Functional reconstitution of membrane glycoproteins into lipid vesicles using lectin precipitation. Application to the VIP receptor

Abstract

We studied the interaction of n-octyl-β- d-glucopyranoside-solubilized VIP receptors (VIPR) with wheat germ agglutinin and found that the addition of the lectin to the detergent extract led to the formation of aggregates that could be pelleted by high speed centrifugation. Resuspension of the pellet in the presence of the competing trisaccharide, N, N′, N″-triacetylchitotriose (TAC), dissociated the lectin from the complex without altering the precipitability of VIPR. The final pellet (referred to as TAC pellet) contained an average of 12% of total protein and 96% of total VIP binding activity with a typical rank order of potency for VIP-related peptides.
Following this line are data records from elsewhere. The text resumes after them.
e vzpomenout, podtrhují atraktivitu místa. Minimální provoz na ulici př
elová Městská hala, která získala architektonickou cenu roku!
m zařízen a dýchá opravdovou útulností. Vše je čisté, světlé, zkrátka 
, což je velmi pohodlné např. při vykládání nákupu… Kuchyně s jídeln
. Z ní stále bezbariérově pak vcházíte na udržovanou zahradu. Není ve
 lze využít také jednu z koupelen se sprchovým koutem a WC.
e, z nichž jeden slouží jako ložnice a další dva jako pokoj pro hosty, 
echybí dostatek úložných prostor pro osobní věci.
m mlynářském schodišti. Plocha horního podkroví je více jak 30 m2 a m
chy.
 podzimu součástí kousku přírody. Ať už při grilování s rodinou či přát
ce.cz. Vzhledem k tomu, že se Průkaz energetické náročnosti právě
Lipid analysis and electron microscopic examination indicated that the precipitated material was composed of lipid vesicles. VIPR molecules were shown to be integrally inserted in the liposomes because they could not be dissociated from the vesicles at pH 11 or with high salt concentration. By comparing the liposome-associated VIP binding activity in the presence and absence of detergent and by showing accessibility of VIPR to PNGase F, it was concluded that VIP binding sites were not simply trapped within the reconstituted vesicles but likely exposed at the external surface of the liposomes.